--- Aim of the task ---
Quote the text of every entry below word for word, leaving the pictures out of your answer.

--- Material to process ---
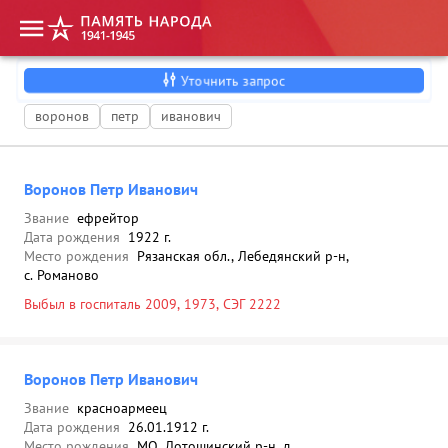
Уточнить запрос
воронов
петр
иванович
Воронов Петр Иванович
Звание
ефрейтор
Дата рождения
1922 г.
Место рождения
Рязанская обл., Лебедянский р-н,
с. Романово
Выбыл в госпиталь 2009, 1973, СЭГ 2222
Воронов Петр Иванович
Звание
красноармеец
Дата рождения
26.01.1912 г.
Место рождения
МО, Лотошинский р-н, д.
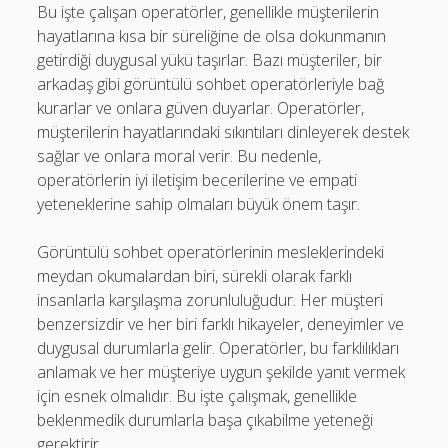
Bu işte çalışan operatörler, genellikle müşterilerin
hayatlarına kısa bir süreliğine de olsa dokunmanın
getirdiği duygusal yükü taşırlar. Bazı müşteriler, bir
arkadaş gibi görüntülü sohbet operatörleriyle bağ
kurarlar ve onlara güven duyarlar. Operatörler,
müşterilerin hayatlarındaki sıkıntıları dinleyerek destek
sağlar ve onlara moral verir. Bu nedenle,
operatörlerin iyi iletişim becerilerine ve empati
yeteneklerine sahip olmaları büyük önem taşır.
Görüntülü sohbet operatörlerinin mesleklerindeki
meydan okumalardan biri, sürekli olarak farklı
insanlarla karşılaşma zorunluluğudur. Her müşteri
benzersizdir ve her biri farklı hikayeler, deneyimler ve
duygusal durumlarla gelir. Operatörler, bu farklılıkları
anlamak ve her müşteriye uygun şekilde yanıt vermek
için esnek olmalıdır. Bu işte çalışmak, genellikle
beklenmedik durumlarla başa çıkabilme yeteneği
gerektirir.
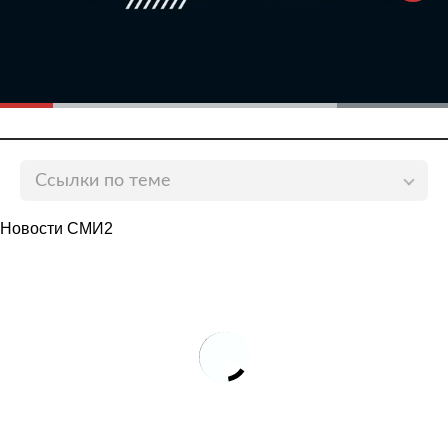
Ссылки по теме
Появились подробности о действиях экипажа
Новости СМИ2
рухнувшего в Иркутской области Ан-12
lenta.ru
В Росавиации раскрыли подробности о
потерпевшем крушение под Иркутском Ан-12
lenta.ru
Появились подробности о рухнувшем в Иркутской
области самолете Ан-12
lenta.ru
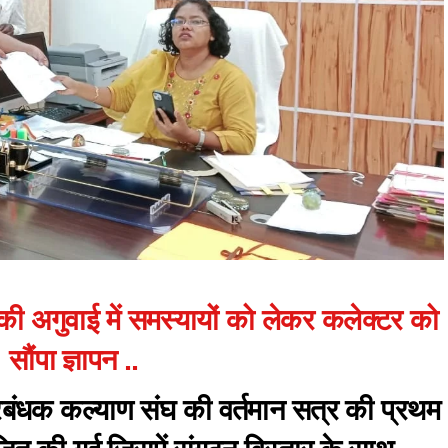
 की अगुवाई में समस्यायों को लेकर कलेक्टर को
सौंपा ज्ञापन ..
बंधक कल्याण संघ की वर्तमान सत्र की प्रथम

--- Answer below ---
Уточнить запрос
воронов
петр
иванович
Воронов Петр Иванович
Звание
ефрейтор
Дата рождения
1922 г.
Место рождения
Рязанская обл., Лебедянский р-н,
с. Романово
Выбыл в госпиталь 2009, 1973, СЭГ 2222
Воронов Петр Иванович
Звание
красноармеец
Дата рождения
26.01.1912 г.
Место рождения
МО, Лотошинский р-н, д.
Bu işte çalışan operatörler, genellikle müşterilerin
hayatlarına kısa bir süreliğine de olsa dokunmanın
getirdiği duygusal yükü taşırlar. Bazı müşteriler, bir
arkadaş gibi görüntülü sohbet operatörleriyle bağ
kurarlar ve onlara güven duyarlar. Operatörler,
müşterilerin hayatlarındaki sıkıntıları dinleyerek destek
sağlar ve onlara moral verir. Bu nedenle,
operatörlerin iyi iletişim becerilerine ve empati
yeteneklerine sahip olmaları büyük önem taşır.
Görüntülü sohbet operatörlerinin mesleklerindeki
meydan okumalardan biri, sürekli olarak farklı
insanlarla karşılaşma zorunluluğudur. Her müşteri
benzersizdir ve her biri farklı hikayeler, deneyimler ve
duygusal durumlarla gelir. Operatörler, bu farklılıkları
anlamak ve her müşteriye uygun şekilde yanıt vermek
için esnek olmalıdır. Bu işte çalışmak, genellikle
beklenmedik durumlarla başa çıkabilme yeteneği
gerektirir.
Ссылки по теме
Появились подробности о действиях экипажа
Новости СМИ2
рухнувшего в Иркутской области Ан-12
lenta.ru
В Росавиации раскрыли подробности о
потерпевшем крушение под Иркутском Ан-12
lenta.ru
Появились подробности о рухнувшем в Иркутской
области самолете Ан-12
lenta.ru
 की अगुवाई में समस्यायों को लेकर कलेक्टर को
सौंपा ज्ञापन ..
बंधक कल्याण संघ की वर्तमान सत्र की प्रथम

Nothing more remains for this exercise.